Après les Jeux, une pression sur les finances
Depuis la fin des Jeux olympiques de Paris en septembre 2024, le ministère des Sports voit ses moyens fondre, au nom d’un effort budgétaire national. Le gouvernement envisagerait désormais une baisse de 18 % de son enveloppe en 2026, dans le cadre d’un plan de rigueur censé contribuer à la réduction de la dette publique. Face à cette perspective, Marie Barsacq reconnaît la nécessité d’une participation à l’effort collectif, tout en appelant à « une juste contribution » : « Le sport ne peut pas s’extraire d’un contexte budgétaire difficile, mais il ne doit pas non plus être sacrifié », a-t-elle fait valoir.
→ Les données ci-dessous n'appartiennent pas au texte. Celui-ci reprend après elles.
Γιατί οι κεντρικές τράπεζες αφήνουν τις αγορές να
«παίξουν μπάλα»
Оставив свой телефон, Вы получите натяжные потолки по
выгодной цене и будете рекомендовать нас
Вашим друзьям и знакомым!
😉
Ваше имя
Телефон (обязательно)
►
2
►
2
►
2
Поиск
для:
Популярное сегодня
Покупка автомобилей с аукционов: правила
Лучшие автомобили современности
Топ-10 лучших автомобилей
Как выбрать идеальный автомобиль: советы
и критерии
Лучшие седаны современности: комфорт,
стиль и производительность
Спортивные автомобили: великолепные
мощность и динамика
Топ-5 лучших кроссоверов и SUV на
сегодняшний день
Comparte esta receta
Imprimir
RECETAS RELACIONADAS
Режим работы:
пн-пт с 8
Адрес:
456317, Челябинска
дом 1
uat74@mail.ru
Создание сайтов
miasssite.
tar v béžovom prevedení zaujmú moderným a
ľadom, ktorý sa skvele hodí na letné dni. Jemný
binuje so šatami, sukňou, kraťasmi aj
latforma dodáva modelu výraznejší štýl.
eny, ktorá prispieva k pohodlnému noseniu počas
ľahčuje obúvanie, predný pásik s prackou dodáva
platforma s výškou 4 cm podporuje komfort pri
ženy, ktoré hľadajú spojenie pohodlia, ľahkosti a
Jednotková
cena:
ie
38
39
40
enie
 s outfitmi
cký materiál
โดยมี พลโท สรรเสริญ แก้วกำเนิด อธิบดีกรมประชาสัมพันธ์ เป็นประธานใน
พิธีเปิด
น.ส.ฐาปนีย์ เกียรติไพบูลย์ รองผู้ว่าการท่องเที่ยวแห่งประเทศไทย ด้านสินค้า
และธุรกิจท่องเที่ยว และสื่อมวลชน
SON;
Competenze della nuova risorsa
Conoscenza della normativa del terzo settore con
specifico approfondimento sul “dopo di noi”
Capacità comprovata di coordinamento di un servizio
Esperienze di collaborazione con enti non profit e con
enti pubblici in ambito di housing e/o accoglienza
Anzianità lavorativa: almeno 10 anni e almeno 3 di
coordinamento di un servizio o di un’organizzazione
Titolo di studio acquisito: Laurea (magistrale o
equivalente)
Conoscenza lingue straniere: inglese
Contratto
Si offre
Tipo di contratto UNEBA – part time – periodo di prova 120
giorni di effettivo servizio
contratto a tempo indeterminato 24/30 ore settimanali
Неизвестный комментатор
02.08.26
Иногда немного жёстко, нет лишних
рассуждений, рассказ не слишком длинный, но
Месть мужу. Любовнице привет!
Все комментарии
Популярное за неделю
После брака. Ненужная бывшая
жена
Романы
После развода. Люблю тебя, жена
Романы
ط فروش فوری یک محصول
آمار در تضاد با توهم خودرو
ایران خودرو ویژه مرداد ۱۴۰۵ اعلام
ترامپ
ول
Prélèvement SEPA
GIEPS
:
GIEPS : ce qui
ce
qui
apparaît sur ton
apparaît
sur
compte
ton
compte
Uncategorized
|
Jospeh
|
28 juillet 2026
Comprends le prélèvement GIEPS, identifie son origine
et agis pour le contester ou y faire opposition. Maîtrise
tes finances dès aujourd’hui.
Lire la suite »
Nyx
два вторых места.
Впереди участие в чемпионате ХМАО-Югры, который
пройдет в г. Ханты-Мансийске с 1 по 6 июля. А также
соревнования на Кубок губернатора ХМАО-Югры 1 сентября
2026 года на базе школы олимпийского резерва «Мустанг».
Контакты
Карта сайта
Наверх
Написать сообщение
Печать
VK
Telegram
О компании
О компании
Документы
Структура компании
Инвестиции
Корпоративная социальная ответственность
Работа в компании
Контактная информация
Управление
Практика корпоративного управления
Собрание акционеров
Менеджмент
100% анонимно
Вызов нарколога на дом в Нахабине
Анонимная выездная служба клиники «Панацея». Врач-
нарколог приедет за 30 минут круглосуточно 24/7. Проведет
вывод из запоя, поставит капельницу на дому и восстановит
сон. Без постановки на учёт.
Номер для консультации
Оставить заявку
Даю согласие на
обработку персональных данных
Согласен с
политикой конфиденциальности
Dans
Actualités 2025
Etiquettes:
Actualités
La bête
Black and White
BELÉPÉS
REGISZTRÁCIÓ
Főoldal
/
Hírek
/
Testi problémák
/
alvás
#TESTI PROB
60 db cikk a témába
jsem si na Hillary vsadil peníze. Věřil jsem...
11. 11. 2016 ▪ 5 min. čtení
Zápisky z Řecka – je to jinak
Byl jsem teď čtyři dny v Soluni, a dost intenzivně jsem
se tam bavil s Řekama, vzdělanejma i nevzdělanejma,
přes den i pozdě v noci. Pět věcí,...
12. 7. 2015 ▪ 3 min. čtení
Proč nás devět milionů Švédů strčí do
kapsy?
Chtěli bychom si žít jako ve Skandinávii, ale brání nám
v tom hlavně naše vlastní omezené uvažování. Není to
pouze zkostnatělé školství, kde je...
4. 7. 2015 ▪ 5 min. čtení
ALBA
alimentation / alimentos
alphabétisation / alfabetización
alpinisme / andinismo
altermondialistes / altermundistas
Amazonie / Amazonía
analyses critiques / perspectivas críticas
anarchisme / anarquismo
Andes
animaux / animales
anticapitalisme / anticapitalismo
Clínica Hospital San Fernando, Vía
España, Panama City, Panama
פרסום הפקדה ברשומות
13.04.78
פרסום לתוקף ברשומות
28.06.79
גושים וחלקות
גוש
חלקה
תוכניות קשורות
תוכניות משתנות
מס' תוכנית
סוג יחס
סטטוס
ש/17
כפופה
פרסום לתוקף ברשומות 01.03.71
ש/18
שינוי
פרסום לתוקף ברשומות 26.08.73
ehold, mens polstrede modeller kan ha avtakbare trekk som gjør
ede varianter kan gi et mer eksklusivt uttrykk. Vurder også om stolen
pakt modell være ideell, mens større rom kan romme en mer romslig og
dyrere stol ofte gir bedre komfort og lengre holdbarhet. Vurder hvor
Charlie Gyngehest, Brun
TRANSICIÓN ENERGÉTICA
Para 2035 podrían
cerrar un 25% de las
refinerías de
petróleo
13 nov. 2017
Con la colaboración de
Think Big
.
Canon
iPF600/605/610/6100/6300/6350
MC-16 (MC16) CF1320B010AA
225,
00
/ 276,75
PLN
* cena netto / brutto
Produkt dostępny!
Investir dans le sport, un pari d’avenir selon Barsacq
La ministre a défendu l’idée que le budget des Sports constitue un levier d’investissement, et non une simple dépense : « Investir dans le sport, c’est contribuer à faire baisser les dépenses publiques à long terme », a-t-elle assuré, citant les effets bénéfiques en matière de santé publique, de cohésion sociale et de prévention. Marie Barsacq a indiqué qu’elle poursuivait les discussions avec le Premier ministre pour parvenir à un compromis plus équilibré. En filigrane, elle rappelle que réduire le soutien au sport, c’est fragiliser un secteur en pleine transformation après les Jeux, et encore porteur d’ambitions éducatives et sociales.